In the long run, nothing would suit the US more than a privileged presence in South Asia. A deal over Kashmir will give it a vantage position in the heart of Asia, next to China, at the leading edge of the terrain where the Great Game was played between Russia and imperial Britain. Whatever this might do for the BJP in the short run, it is bound to undermine India’s half- century-long struggle to minimise Great Power influence in this region.
The move will at once play into the hands of those who want India to join the US camp. Perhaps that is the deeper meaning of Jaswant Singh’s emphasis on the fantastic theory of “global” conspiracy of which Kargil is merely one part. The theory being the spread of Islamic fundamentalism through a “rogue state”, “jehad”, narcotics and the Talibans. This must have been music to the ears of the US Far Right.
However, it is not merely enough to be wary of the US. It is equally important to recognise the historic folly of South Asia’s nuclearisation, to which the BJP was the crucial contributor. Without nuclearisation and the precipitous worsening of regional security, the US would have neither embarked on an assertive mediatory role, nor got a degree of acquiescence for it from the world community.
There are, however, some redeeming aspects to the present situation. The BJP’s clandestine diplomacy soliciting US mediation has not gone down well with the Opposition. The Congress and the Left have been critical and suspicious of it. It bears recalling that the BJP has a definite pro-Western bias, which goes back to the Cold War days. Given the general strength of nationalism in India, some of its more distorted and chauvinistic forms do have appeal and are not easy to resist. But resistance there has certainly been—from political leaders, peace activists, media commentators, scholars, even from the families of Indian soldiers who died in Operation Vijay.
Perhaps the most telling remarks on this last item came from Kanakammal, mother of Kargil hero Lt Col R. Viswanathan. She held out the olive branch, saying that the people of Pakistan and India should be loving, rather than killing, each other. She refused to draw comfort from the fact that her son had laid down his life for a good cause. “Can we still love each other?” she asks. “People tell me that I should console myself in the thought of my son’s martyrdom… My mind does not reassure me… I would have thought so if [Pakistan] was an enemy country. In fact, those who should be loving each other are slaying each other.”

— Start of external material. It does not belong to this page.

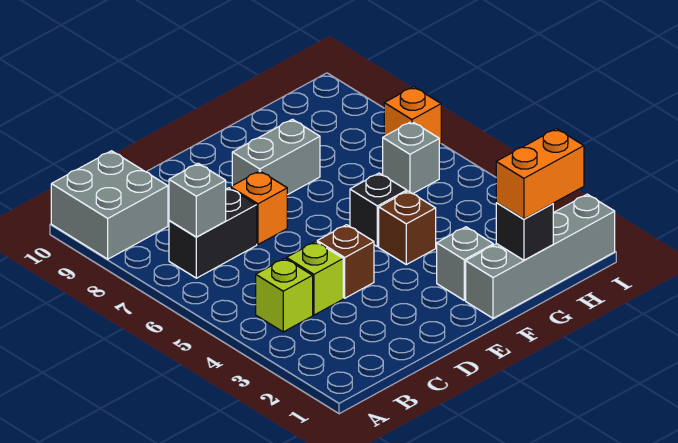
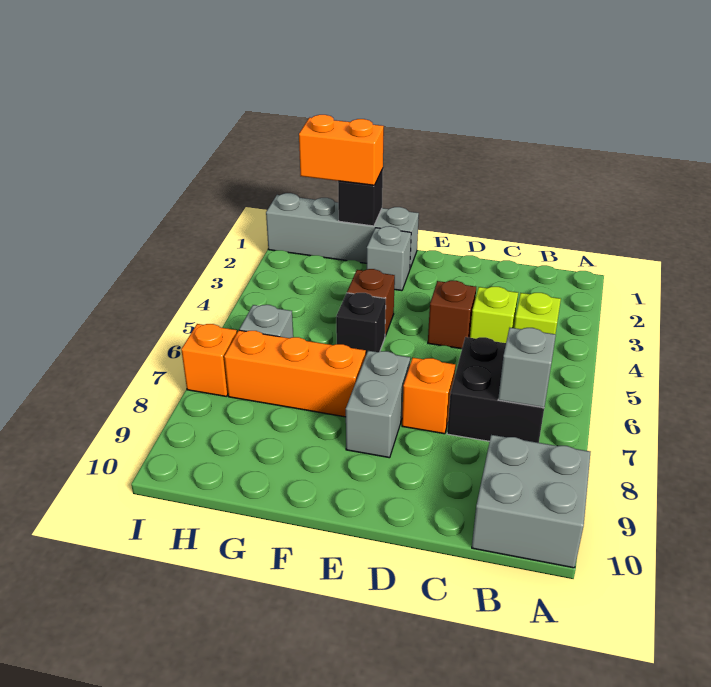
black 1x2 brick [169,188,257,278] -> black 2x2 brick [447,337,544,443]
grey 1x2 brick [232,119,320,195] -> grey 1x2 brick turned to [346,351,410,458]
none -> orange 1x3 brick [224,330,366,417]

This gives one the slenderest of hope that it might still be possible to stem the tide of communal nationalism, and return to the road of sanity. But there is one primary precondition for this: South Asia must be denuclearised. So long as India and Pakistan possess nuclear weapons and a near-deployable mass-destruction capability, their military leaders will feel tempted to recklessly raise the threshold of conventional conflict. Far from producing security or stability, nuclear weapons will only ensure that South Asia remains vulnerable to more and more Kargils, low-intensity warfare, periodic eruptions of hostilities just short of fullscale battle—all with a dangerous potential for nuclear havoc.